**Provided passage**

________________________________________

ITE Journal - May 2020 - 46

However, the library of safety research results is rarely used during
transportation improvement program (TIP) projects to improve
intersections. During those projects, teams typically use site crash
data to justify the project and then use physics-based nominal
design standards. Only in a few states with comprehensive intersection control evaluation (ICE) policies do project teams typically use
the available CMFs.
To help intersection project teams use the available CMFs more
often and effectively, the author assembled tables showing the safest
feasible intersection design (SaFID) for each combination of size
and demand on the major and minor streets. The tables should
be easy to use. Project teams should start their investigations of
alternatives with the design that the research shows to be the safest,
and then examine other factors that are meaningful in a design
decision. If project teams end up choosing an alternative that is not
the safest according to the research, they should have to document
why. Starting with consideration of the SaFID should mean that
agencies end up building safer intersections. The objectives of this
paper are to show the SaFID tables, provide background on how
they were developed, and discuss how they should be used.

Sources
With two notable exceptions, the CMFs in the SaFID tables are
from the Clearinghouse.1 The author used only CMFs with three
stars or better. The documentation in the Clearinghouse had to be
clear on the before condition, the after condition, and the context
in which the crash data were collected. This effort used CMFs
for a generic four-legged intersection. In some cases, the author
averaged CMFs to create an overall CMF. For example, if a study
had separate CMFs for urban roads and for rural roads, the author
averaged those to get an overall CMF for that study, and if two
studies provided CMFs for the same design the author averaged
those to get an overall CMF for that design.
Table 1 shows the references from the Clearinghouse used
to assemble the SaFID tables and the corresponding average
CMF values. Note that a reduced conflict intersection (RCI) is

also known as a restricted crossing U-turn (RCUT) intersection,
superstreet, or J-turn.
The author considered two sources of CMFs not in the
Clearinghouse in constructing the SaFID tables. First, the FHWA
median U-turn (MUT) guidebook (20) contains a review of the
safety research on that design and implies average CMFs for the
conversion from a conventional signal to a MUT of 0.85 for all
crashes and 0.7 for injury crashes. Second, a 2015 research report
for the Utah DOT (21) showed a CMF of 0.88 for all crashes
for the conversion of a conventional intersection to a partial
continuous flow intersection (CFI). The report did not provide
a result for injury crashes. The analysis looks to be of relatively
good quality. The partial CFIs examined in Utah had two left turn
crossovers at each site.

________________________________________

**Extracted entries**
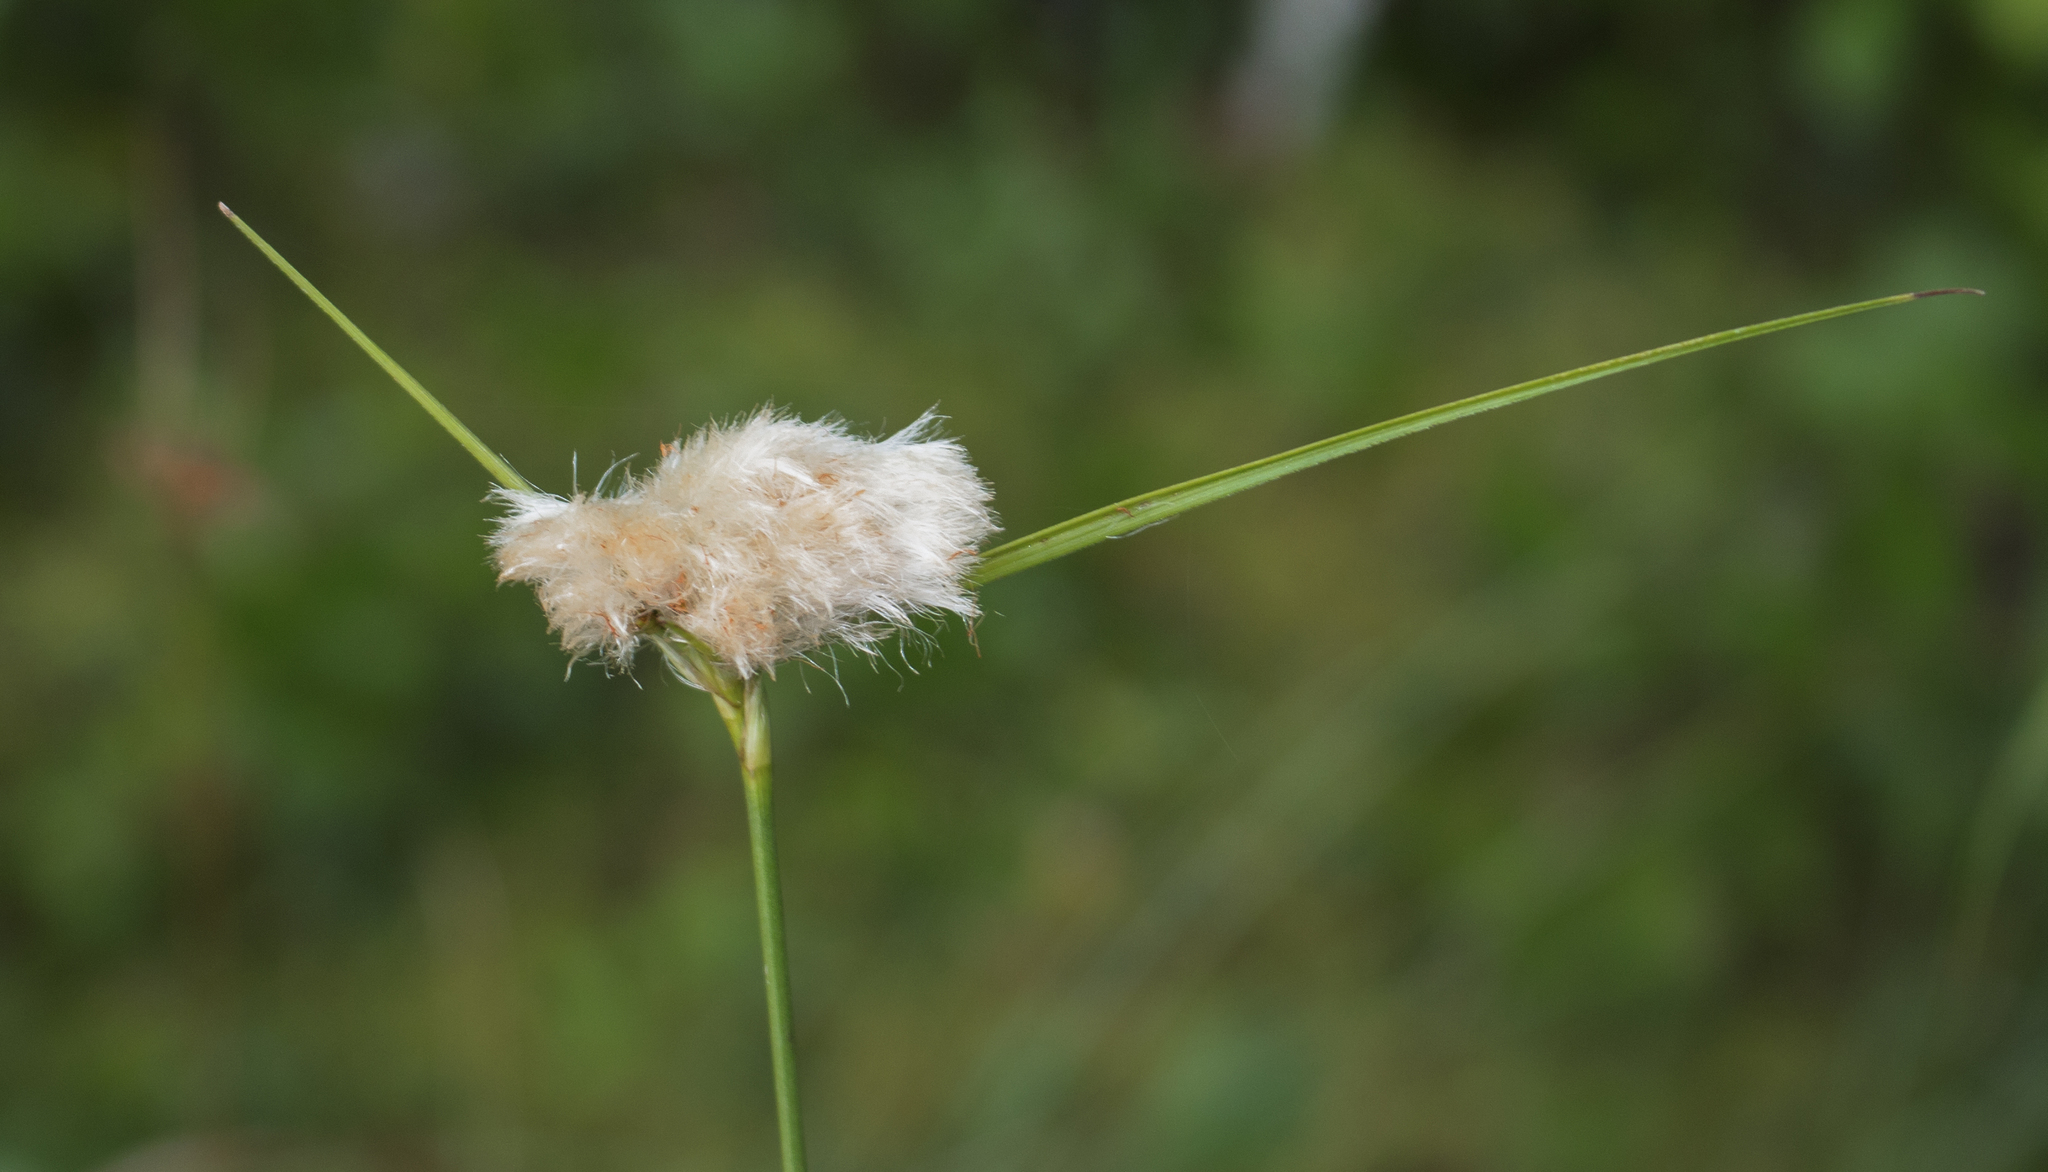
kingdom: Plantae
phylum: Tracheophyta
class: Liliopsida
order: Poales
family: Cyperaceae
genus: Eriophorum
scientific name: Eriophorum virginicum
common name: Tawny cottongrass
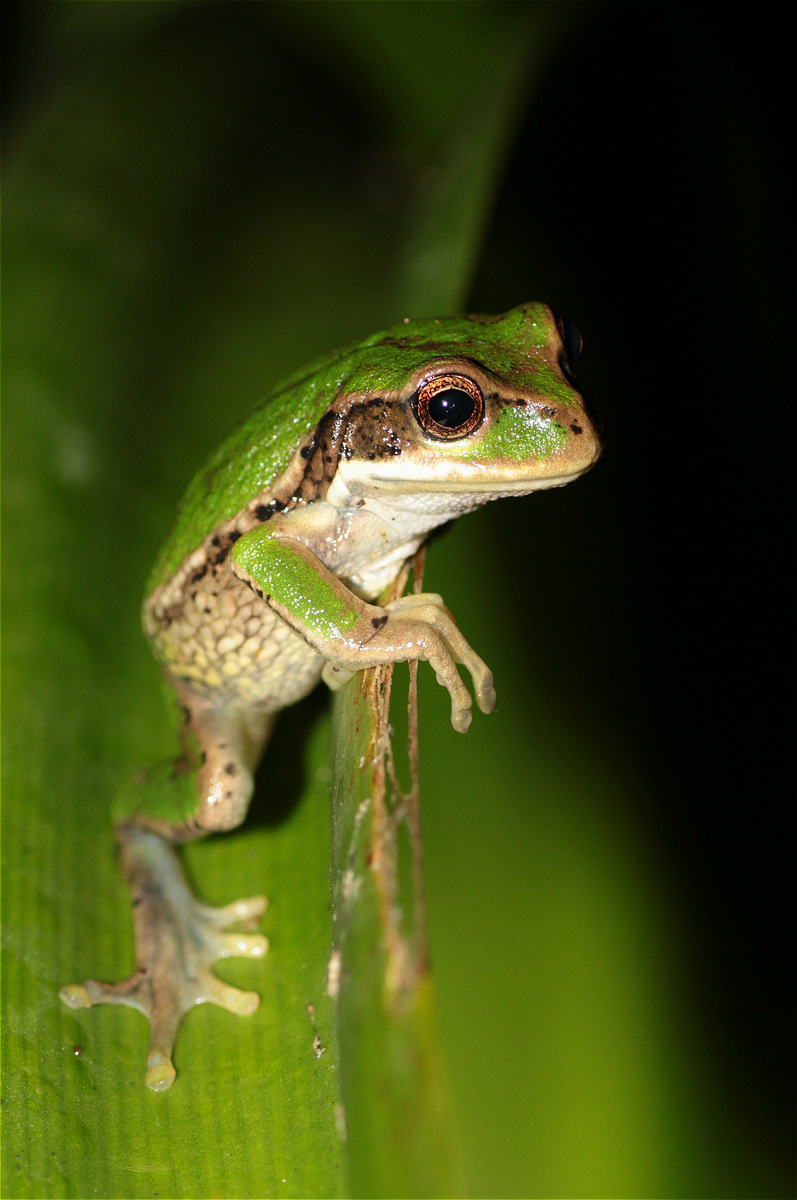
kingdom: Animalia
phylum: Chordata
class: Amphibia
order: Anura
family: Hemiphractidae
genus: Gastrotheca
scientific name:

________________________________________

**Your instructions**
In the article on safest feasible intersection design, condense the paragraph that begins "The author considered two sources of CMFs not in the Clearinghouse" into a short bulleted list, keeping its main facts.

**The completed task**
Two CMF sources outside the Clearinghouse were considered for the SaFID tables:
- **FHWA median U-turn (MUT) guidebook:** Its review of safety research implies average CMFs for converting a conventional signal to a MUT. These are 0.85 for all crashes and 0.7 for injury crashes.
- **2015 Utah DOT research report:** It shows a CMF of 0.88 for all crashes when a conventional intersection is converted to a partial continuous flow intersection (CFI). It gives no result for injury crashes. The analysis appears to be of relatively good quality. Each partial CFI examined had two left turn crossovers.